Extract provided:
* * *

Posted: April 20 12, 4:49 am
by Joe Shlabotnik
ElGuapo wrote:Bill Plaschke chimes in

FJM where art thou?
Did Bernie write a column like that last April? This is close:

Slow start for Pujols not hard to sum up
A look at the stats shows more ground balls, more swings at the first pitch.
SOURCE: Bernie Miklasz
DATE: April 16, 2011
I'm a numbers guy.
So when Albert Pujols got off to a slow start to the season - a cold spell that already is heating up - I wanted to see if the statistics would tell us anything.

Re: Pujols..ha

Posted: April 20 12, 6:35 am
by Cole Burns
ElGuapo wrote:Bill Plaschke chimes in

FJM where art thou?
Albert is not dealing with the media well. This will not go in a larger market. It seemed like he took every single question in the interview as a personal challenge against him.

Re: Pujols..ha

Posted: April 20 12, 6:47 am
by cards2468
How often has Albert gotten angry with StL media over pressure to hit home runs and then made it clear that he is "not a home run hitter"?

In St. Louis, fans would become almost as excited with a double as they would a home run. That's what Albert has made a career out of: driving balls into the gaps. Not in LA. What's a double? Just a longer single. Give us the long ball! Have fun playing in a market that doesn't understand your value as well as most other places would.

Re: Pujols..ha

Posted: April 20 12, 7:03 am
by dmarx114
Kind of funny that Pujols has a great game the night Plaschke decides to blast him.

Re: Pujols..ha

Posted: April 20 12, 8:03 am
by heyzeus
dmarx114 wrote:Kind of funny that Pujols has a great game the night Plaschke decides to blast him.
He didn't score any runs or drive any in with those three doubles and fourth smoked ball that resulted in an error. Clearly his fault.

Re: Pujols..ha

Posted: April 20 12, 8:03 am
by Fan_In_NY
dmarx114 wrote:Kind of funny that Pujols has a great game the night Plaschke decides to blast him.
Was he really blasting him or just saying that the fans are impatient? I took it as saying the fans expected more...he necessarily doesn't.

Like this quote:
His career homer drought is 107 at-bats, set early last season. He eventually broke out of it to lead the Cardinals to a World Series championship. There is no reason to doubt that he won't find that swing again.

* * *

Given entries:
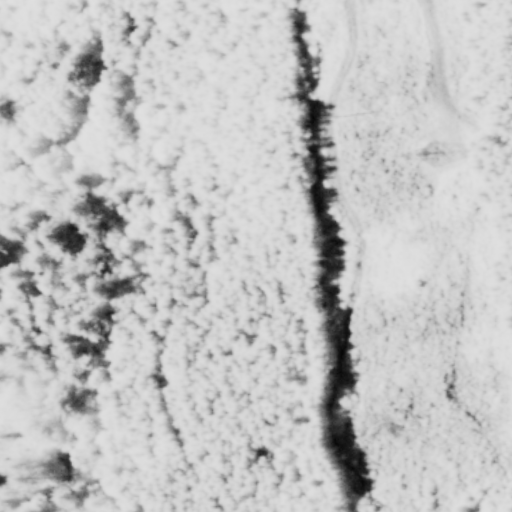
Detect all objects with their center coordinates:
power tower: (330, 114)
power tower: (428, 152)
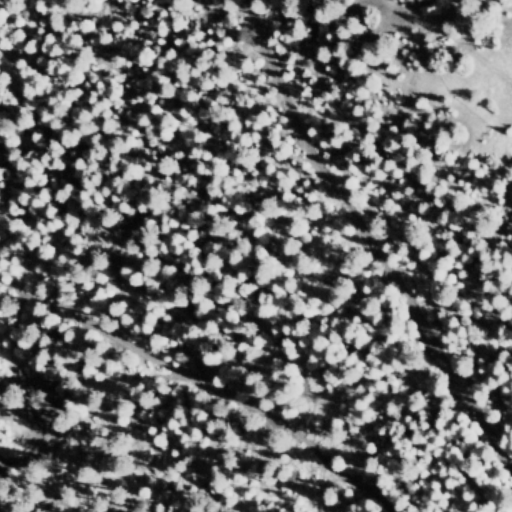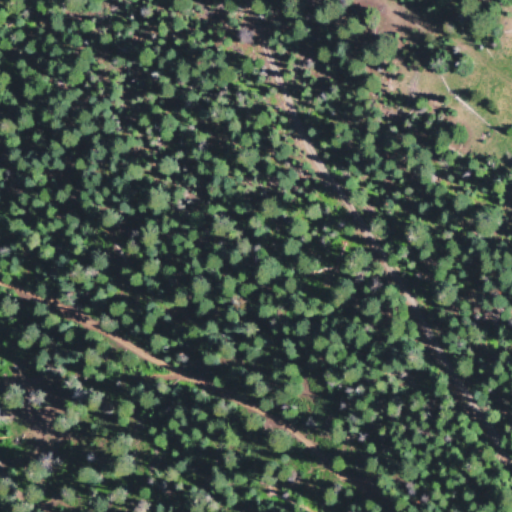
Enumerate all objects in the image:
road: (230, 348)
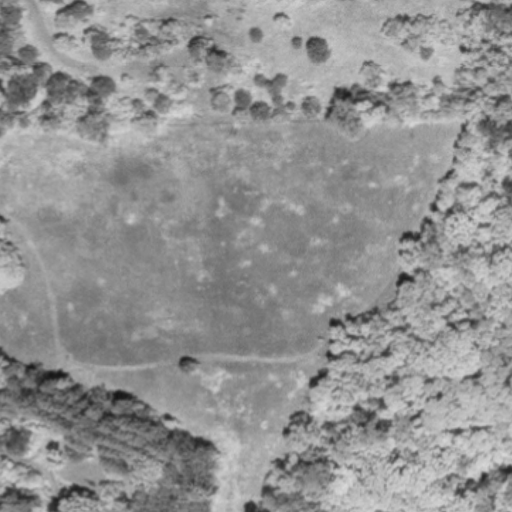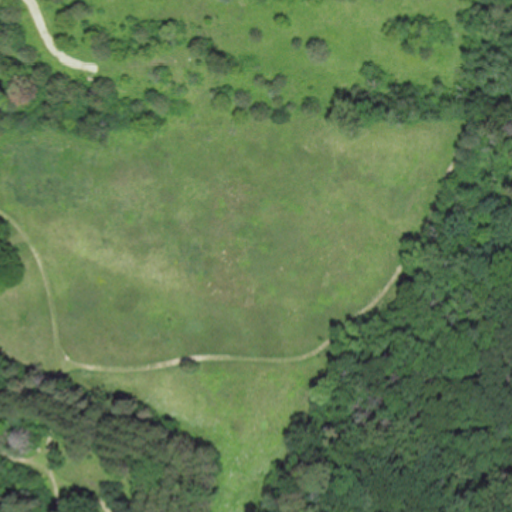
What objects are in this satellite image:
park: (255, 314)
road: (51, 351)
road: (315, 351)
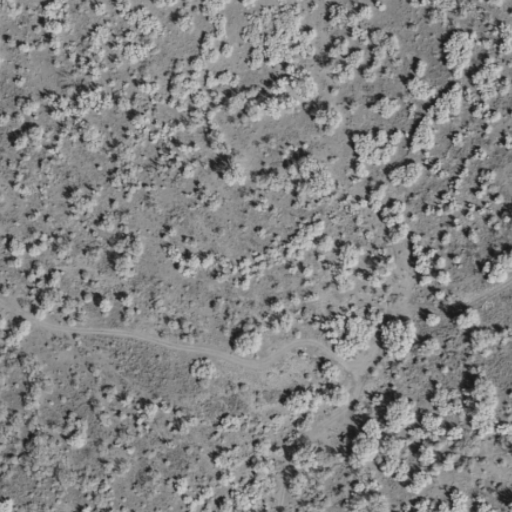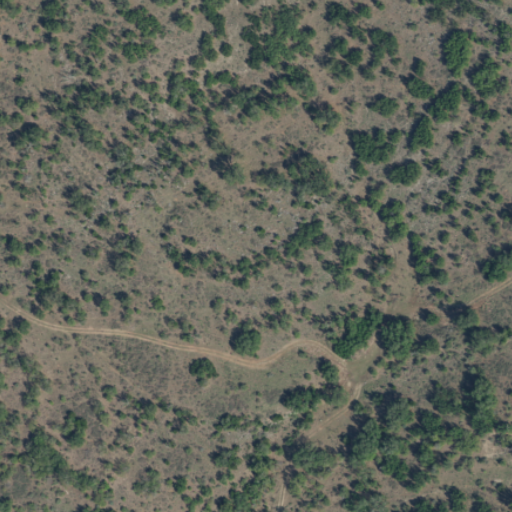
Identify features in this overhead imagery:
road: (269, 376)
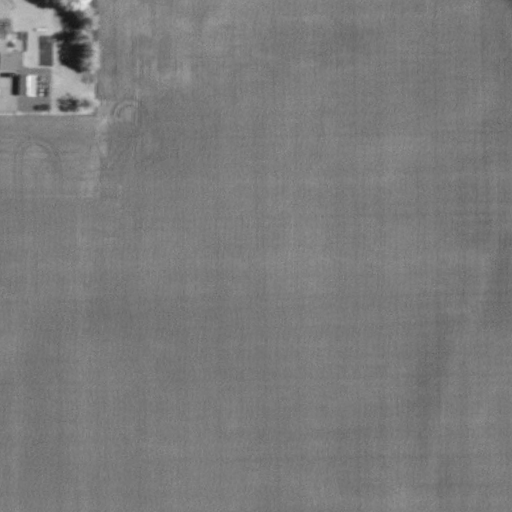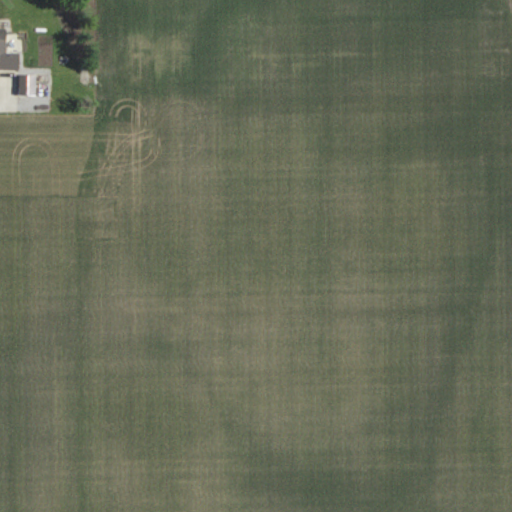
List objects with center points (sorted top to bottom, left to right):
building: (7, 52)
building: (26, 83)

* * *

To do:
Duplicate a passage from the Pujols forum thread, beginning with the words "Did Bernie write" and ending after the words "a numbers guy.". The data has no connection to the Pujols forum thread.

Result of this task:
Did Bernie write a column like that last April? This is close:

Slow start for Pujols not hard to sum up
A look at the stats shows more ground balls, more swings at the first pitch.
SOURCE: Bernie Miklasz
DATE: April 16, 2011
I'm a numbers guy.